Plasmid DNA-based transfections of MSCs and HEK293 cells. MSCs and HEK293 visualized 24 h post transfection by immunofluorescence after pITGA4(IRES)eGFP plasmid (A) and p-eGFP-N1 plasmid (B). Quantification of percentage of cells expressing transgenes [pITGA4(IRES)eGFP/red/, p-eGFP-N1/green/] (C). PCR for presence of pITGA4(IRES)eGFP plasmid in MSCs 24 h after transfection (D). PCR for presence of itga4 mRNA in MSCs transfected with pITGA4(IRES)eGFP (E). The arrows point on PCR-product corresponding itga4 gene (143 bp). Error bars are box-and-whiskers plots containing the mean, quartiles (box) and minimum and maximum observations (whiskers). Transfection efficiencies have been calculated from three independent experiments. Scale bar located in the top left image: 20 µm.

Figure 2

mRNA-based transfections of MSCs and HEK293 cells. The eGFP-mRNA transfection of HEK293 (A) and MSCs (B) with different transfection agents. Quantification of percentage of cells expressing transgenes (C). Quantification of pixel intensity in MSCs transfected with different agents (D). Green – eGFP protein. Error bars are box-and-whiskers plots containing the mean, quartiles (box) and minimum and maximum observations (whiskers). Transfection efficiencies have been calculated from three independent experiments. Scale bar located in the top left image: 20 µm.

Figure 3

Time-course eGFP protein synthesis after mRNA transfection in MSCs. Time-course of eGFP protein presence in MSCs after eGFP-mRNA transfection on intravital fluorescent images (A) with subsequent quantification (B). Green – eGFP protein. Error bars are box-and-whiskers plots containing the mean, quartiles (box) and minimum and maximum observations (whiskers). Transfection efficiencies have been calculated from three independent experiments. Scale bar located in the top left image: 20 µm.

Figure 4

Exogenous ITGA4-mRNA delivery to MSCs. RT-PCR of MSC lysates after ITGA4-mRNA transfection: The higher band refers to ITGA4-mRNA (143 bp) and lower band to housekeeping gene: GAPDH (73 bp).

Figure 5

SSB protein binding assay in vitro.

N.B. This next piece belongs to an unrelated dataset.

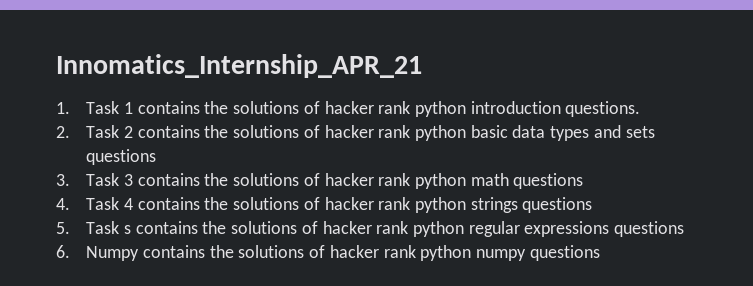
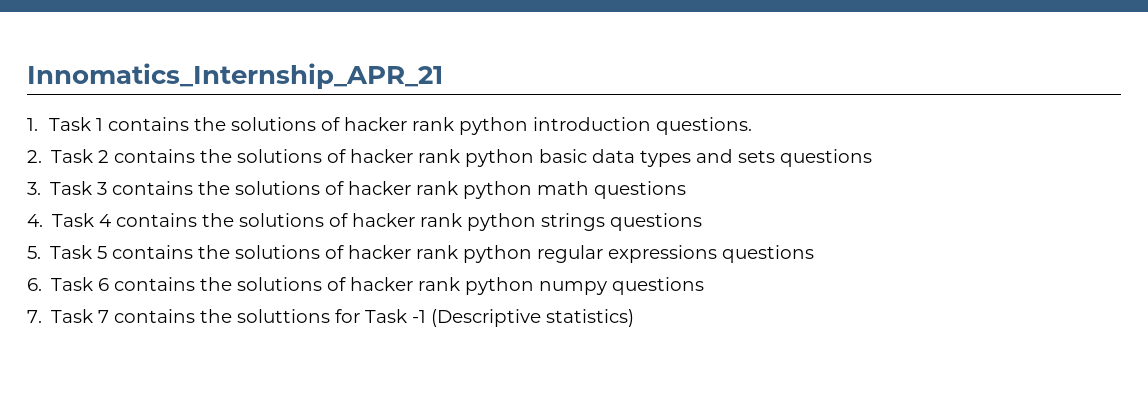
[123,225,131,234] s -> [97,246,108,259] 5
[86,246,140,261] Numpy -> [51,277,110,291] Task 6
(600, 253) none -> [27,309,635,327] // 7. Task 7 contains the soluttions for Task -1 (Descriptive statistics)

Electrophoresis after SSB protein to ITGA4-mRNA in vitro binding assay: 1) 1 kb DNA ladder, 2) ITGA4-mRNA, 3) ITGA4-mRNA/SSB, 4) ITGA4-mRNA/SSB/Lipofectamine^®2000, 5) SSB/Lipofectamine^®2000, 6) SSB, 7) Lipofectamine®2000.

Figure 6

ITGA4 protein synthesis after ITGA4-mRNA/SSB transfection. Immunocytochemistry study for assessment of the ITGA4 protein presence after ITGA4-mRNA/SSB transfection using Lipofectamine^®2000. Scale bars separate for HEK293 and MSC cells located in the respective left upper images of the panel indicate 100 µm.

Figure 7

ITGA4 protein distribution in (ARCA)-ITGA4-mRNA transfected MSCs. Time-course of ITGA4 protein production – note its translocation from perinuclear area in 3 and 5 hour time-points toward the cell membrane in 8 and 24 hour time points (A). The presence of ITGA4 protein on the cell membrane was confirmed in living cells by flow cytometry performed 20 h after transfection (B). red – ITGA4 protein, blue – Hoechst 33258. Scale bar: 20 µm.

Figure 8

Longitudinal study of ITGA4-mRNA presence in transfected MSCs. RT-PCR results from MSCs transfected with (ARCA)-ITGA4-mRNA confirmed that delivered (ARCA)-ITGA4-mRNA was present in transfected cells at least for 168 h.